Equitable Cambodia releases the report Bittersweet harvest
On the 17th of September 2013, Diakonia's partner organization Equitable Cambodia and the Inclusive Development Institute (IDI) released the report Bittersweet harvest, which assesses the human rights impacts of the EU’s Everything But Arms (EBA) trade scheme in Cambodia. The report states that the scheme is not helping, but is instead impoverishing Cambodian famers.
The Everything But Arms (EBA) scheme
In March 2001, The European Commission adopted the EBA initiative, granting preferential access to the European market for all products except arms and ammunitions from all countries classified by the United Nations as ‘least developed’.
Cambodia has not benefitted
But even though the EBA scheme is intended to benefit the poor through job creation from export-led growth, the effect in Cambodia has not gone in that direction. In recent years, there has been a surge in forced displacement of rural and indigenous communities resulting from large-scale land concessions for agro-industrial development. Sugar companies, which invested in Cambodia to take advantage of the lucrative European trade preferences, have been among the worst offenders.
275 interviews conducted
Equitable Cambodia and Inclusive Development International has with regards to the situation conducted an independent human rights impact assessment of the EBA initiative in Cambodia, focusing on the sugar sector. The assessment is based on interviews with over 275 people from the Koh Kong, Kampong Speu and Oddar Meanchey provinces whose people have faced great hardships due to the actions of the sugar industries.
Human rights at great risk
The results of the report indicate that the combination of the EU's investment spurring scheme and the Cambodian policy of granting land to large-scale companies contains great risks, especially when it comes to human rights. Many farmers have had their land sold behind their backs, and more than 1 000 men, women and children have been forced to leave their homes due to the establishment and development of the Cambodian sugar industry.
"The impacts that we have documented in Cambodia betray the fundamental purpose of Everything But Arms and the commitments that the EU has made to uphold human rights in its trade policy", says Eang Vuthy, executive director of Equitable Cambodia.
Need for real impact in the EBA policy
The forced evictions have not only lead to people having to flee their land. It has also meant that the respect of their basic human rights have decreased, including the rights to food, water and housing, as well as the right to work, the right to education and the right to health.

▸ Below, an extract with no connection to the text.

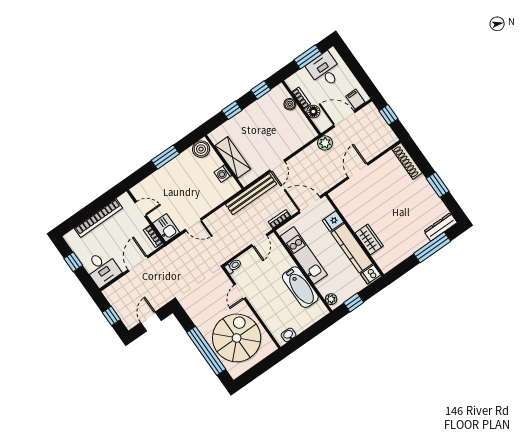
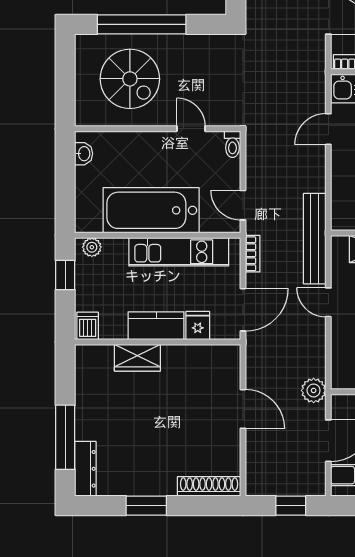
kitchen counter: (352, 248) -> (156, 326), width x0.67
bathtub: (300, 287) -> (151, 210), width x1.36, depth x1.36
spiral stairs: (237, 338) -> (130, 79), width x0.73, depth x0.73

"I am sure that this is not what European policy-makers intended when they adopted the EBA agreement over a decade ago. They pledged to make poverty history, but they have made it much worse for many families in my country with the type of investment that EBA promotes. The EU should be doing these sorts of assessments so they can see the real impact of their policy", adds Eang Vuthy.
All exporters must be looked in to
The report concludes that initiatives like the EBA scheme, if implemented properly, could have positive effects for the world’s poorest countries, strengthening sustainable development and the respect for human rights. But to make this a reality, Equitable Cambodia and IDI urges the EU conduct to examine the exporters seeking to benefit from the EBA scheme to ensure that they uphold core human rights standards and in order for the people of Cambodia to start benefitting from the scheme.